- Activity:
Entries below include pictures. Output exactly the lines from the one with "Outlook 365" down to the one with "สินค้าที่คล้ายกัน", both ends included, and leave the pictures out.

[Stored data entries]
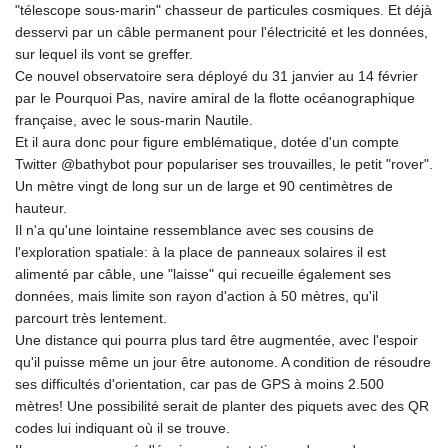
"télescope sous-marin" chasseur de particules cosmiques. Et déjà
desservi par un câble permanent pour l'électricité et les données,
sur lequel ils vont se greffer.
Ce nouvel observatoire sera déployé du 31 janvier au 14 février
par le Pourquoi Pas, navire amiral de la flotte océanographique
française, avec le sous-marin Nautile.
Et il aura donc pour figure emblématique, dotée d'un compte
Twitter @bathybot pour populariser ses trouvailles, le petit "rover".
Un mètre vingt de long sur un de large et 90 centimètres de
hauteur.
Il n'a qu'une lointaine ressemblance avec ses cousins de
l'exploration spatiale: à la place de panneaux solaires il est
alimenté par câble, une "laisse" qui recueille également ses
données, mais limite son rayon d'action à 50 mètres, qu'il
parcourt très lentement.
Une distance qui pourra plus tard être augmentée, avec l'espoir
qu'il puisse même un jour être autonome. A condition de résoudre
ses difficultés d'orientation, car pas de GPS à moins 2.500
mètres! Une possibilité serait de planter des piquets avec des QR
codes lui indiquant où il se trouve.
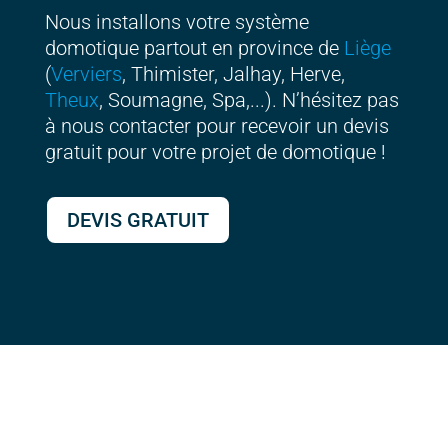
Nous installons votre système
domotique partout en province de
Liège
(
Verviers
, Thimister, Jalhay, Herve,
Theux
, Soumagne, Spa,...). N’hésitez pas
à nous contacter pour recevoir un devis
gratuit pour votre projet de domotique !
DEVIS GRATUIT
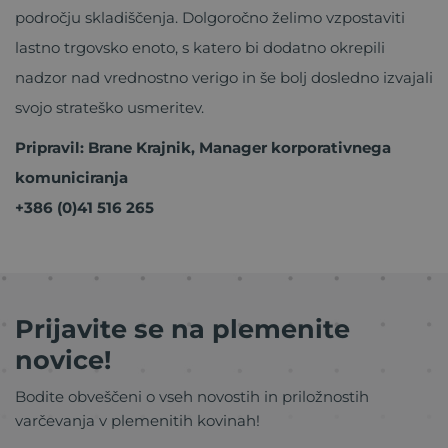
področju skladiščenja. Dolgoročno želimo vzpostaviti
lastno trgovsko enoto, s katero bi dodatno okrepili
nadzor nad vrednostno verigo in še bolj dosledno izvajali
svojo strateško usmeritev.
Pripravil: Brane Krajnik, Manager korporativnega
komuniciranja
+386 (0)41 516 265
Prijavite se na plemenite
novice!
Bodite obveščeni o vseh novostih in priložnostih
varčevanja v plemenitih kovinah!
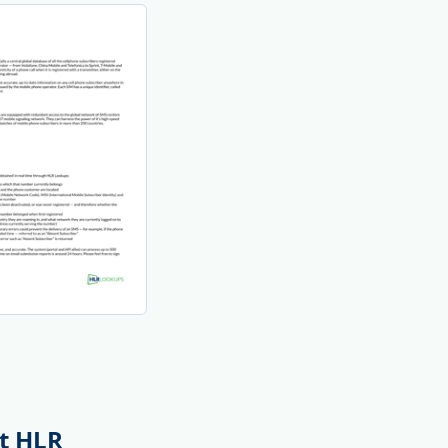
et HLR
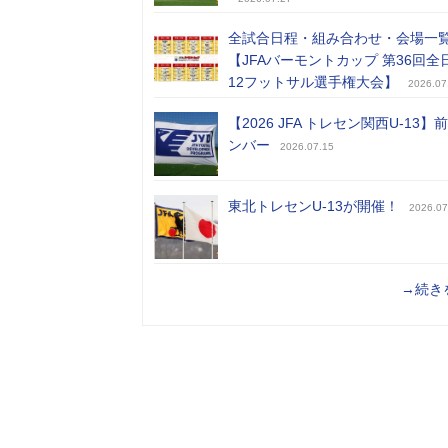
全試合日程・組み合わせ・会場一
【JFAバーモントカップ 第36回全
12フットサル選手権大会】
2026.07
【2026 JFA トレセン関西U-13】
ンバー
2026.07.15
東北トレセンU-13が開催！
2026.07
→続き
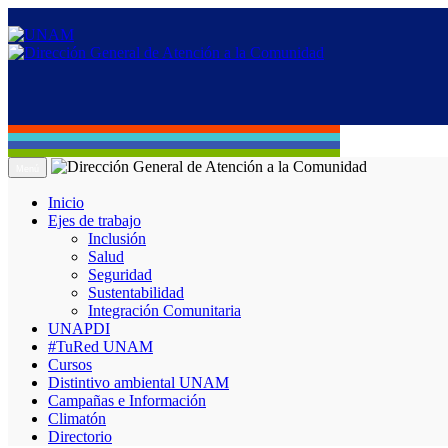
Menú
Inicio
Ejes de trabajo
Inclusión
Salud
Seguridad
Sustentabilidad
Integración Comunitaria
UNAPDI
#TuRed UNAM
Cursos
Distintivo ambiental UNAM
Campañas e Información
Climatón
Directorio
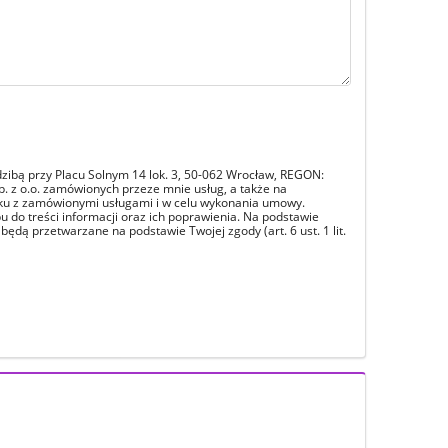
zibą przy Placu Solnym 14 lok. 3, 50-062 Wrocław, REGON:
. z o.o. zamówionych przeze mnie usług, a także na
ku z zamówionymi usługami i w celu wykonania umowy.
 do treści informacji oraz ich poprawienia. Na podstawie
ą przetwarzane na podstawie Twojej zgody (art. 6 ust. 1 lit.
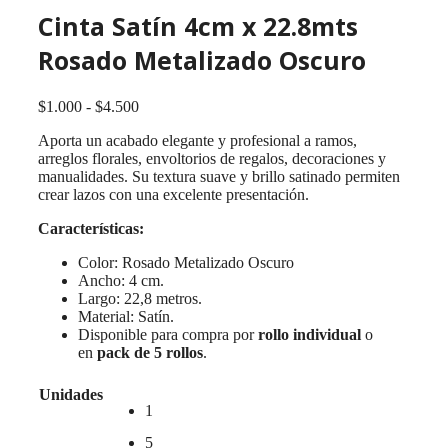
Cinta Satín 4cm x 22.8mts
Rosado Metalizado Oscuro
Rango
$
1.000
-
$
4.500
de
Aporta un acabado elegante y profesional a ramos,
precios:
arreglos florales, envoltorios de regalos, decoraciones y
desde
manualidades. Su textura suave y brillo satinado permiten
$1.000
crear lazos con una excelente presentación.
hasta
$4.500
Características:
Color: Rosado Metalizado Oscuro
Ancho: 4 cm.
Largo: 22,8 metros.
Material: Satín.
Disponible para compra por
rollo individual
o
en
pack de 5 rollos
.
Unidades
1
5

--

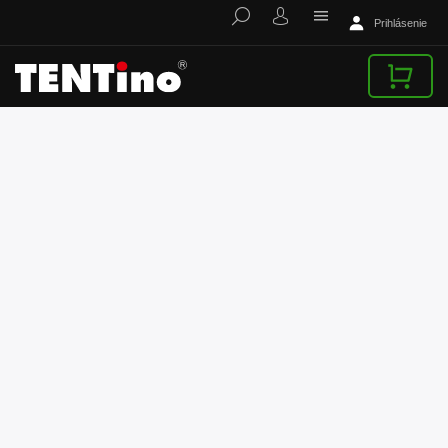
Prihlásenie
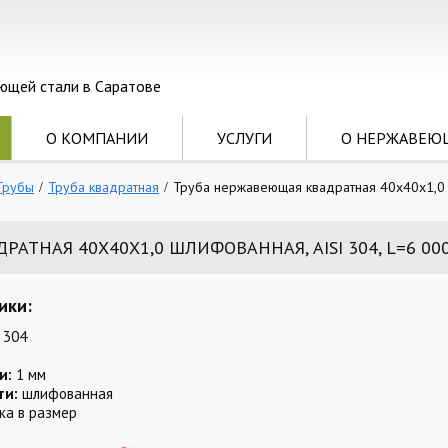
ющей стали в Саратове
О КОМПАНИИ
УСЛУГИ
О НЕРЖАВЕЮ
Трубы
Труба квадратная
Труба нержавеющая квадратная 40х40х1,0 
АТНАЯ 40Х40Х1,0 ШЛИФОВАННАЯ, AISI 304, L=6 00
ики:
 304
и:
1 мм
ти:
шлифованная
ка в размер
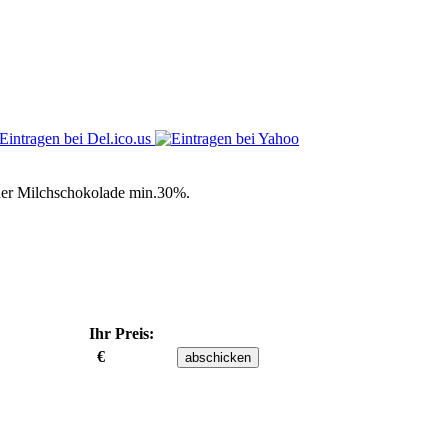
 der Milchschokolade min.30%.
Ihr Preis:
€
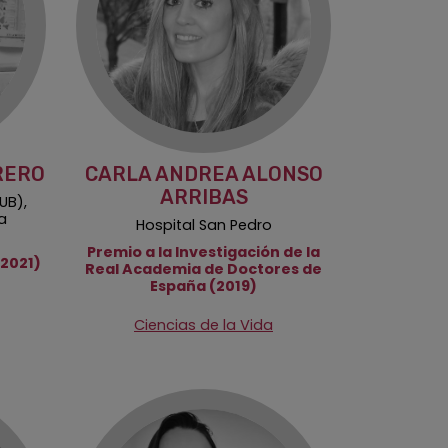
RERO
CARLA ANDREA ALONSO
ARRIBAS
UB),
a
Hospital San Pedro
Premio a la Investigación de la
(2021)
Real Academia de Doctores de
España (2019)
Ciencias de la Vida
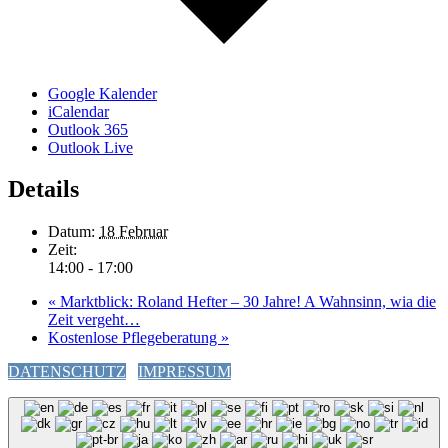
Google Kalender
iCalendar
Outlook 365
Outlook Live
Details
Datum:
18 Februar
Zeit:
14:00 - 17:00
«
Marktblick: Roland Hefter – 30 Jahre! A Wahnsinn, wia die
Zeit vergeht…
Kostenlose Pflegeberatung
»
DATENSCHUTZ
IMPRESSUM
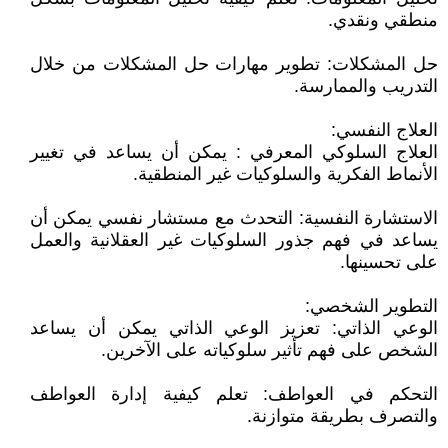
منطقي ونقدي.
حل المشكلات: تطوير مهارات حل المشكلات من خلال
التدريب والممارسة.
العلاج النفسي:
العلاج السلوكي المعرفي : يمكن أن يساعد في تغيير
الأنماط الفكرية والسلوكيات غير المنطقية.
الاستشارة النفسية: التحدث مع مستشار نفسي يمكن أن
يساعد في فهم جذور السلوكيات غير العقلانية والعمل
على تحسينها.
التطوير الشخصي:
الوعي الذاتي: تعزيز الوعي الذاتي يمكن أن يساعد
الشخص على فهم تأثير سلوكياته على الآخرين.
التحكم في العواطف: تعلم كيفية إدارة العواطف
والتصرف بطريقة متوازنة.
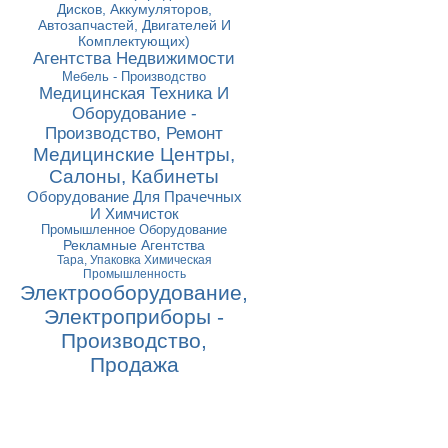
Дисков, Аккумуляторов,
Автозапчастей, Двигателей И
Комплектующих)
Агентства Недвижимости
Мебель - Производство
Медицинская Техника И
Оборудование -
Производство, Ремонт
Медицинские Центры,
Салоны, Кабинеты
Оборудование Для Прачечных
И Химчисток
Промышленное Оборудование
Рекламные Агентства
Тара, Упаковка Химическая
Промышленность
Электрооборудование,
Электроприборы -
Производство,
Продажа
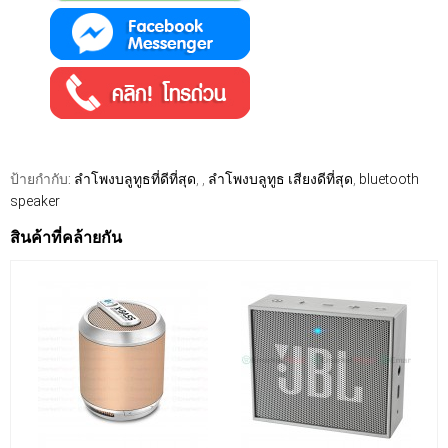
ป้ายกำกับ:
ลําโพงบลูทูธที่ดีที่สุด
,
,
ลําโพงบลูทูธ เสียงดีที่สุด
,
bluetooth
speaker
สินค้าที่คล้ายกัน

- Reply:
Outlook 365
Outlook Live
Details
Datum:
18 Februar
Zeit:
14:00 - 17:00
«
Marktblick: Roland Hefter – 30 Jahre! A Wahnsinn, wia die
Zeit vergeht…
Kostenlose Pflegeberatung
»
DATENSCHUTZ
IMPRESSUM
منطقي ونقدي.
حل المشكلات: تطوير مهارات حل المشكلات من خلال
التدريب والممارسة.
العلاج النفسي:
العلاج السلوكي المعرفي : يمكن أن يساعد في تغيير
الأنماط الفكرية والسلوكيات غير المنطقية.
الاستشارة النفسية: التحدث مع مستشار نفسي يمكن أن
يساعد في فهم جذور السلوكيات غير العقلانية والعمل
على تحسينها.
التطوير الشخصي:
الوعي الذاتي: تعزيز الوعي الذاتي يمكن أن يساعد
الشخص على فهم تأثير سلوكياته على الآخرين.
التحكم في العواطف: تعلم كيفية إدارة العواطف
والتصرف بطريقة متوازنة.
Дисков, Аккумуляторов,
Автозапчастей, Двигателей И
Комплектующих)
Агентства Недвижимости
Мебель - Производство
Медицинская Техника И
Оборудование -
Производство, Ремонт
Медицинские Центры,
Салоны, Кабинеты
Оборудование Для Прачечных
И Химчисток
Промышленное Оборудование
Рекламные Агентства
Тара, Упаковка Химическая
Промышленность
Электрооборудование,
Электроприборы -
Производство,
Продажа
ป้ายกำกับ:
ลําโพงบลูทูธที่ดีที่สุด
,
,
ลําโพงบลูทูธ เสียงดีที่สุด
,
bluetooth
speaker
สินค้าที่คล้ายกัน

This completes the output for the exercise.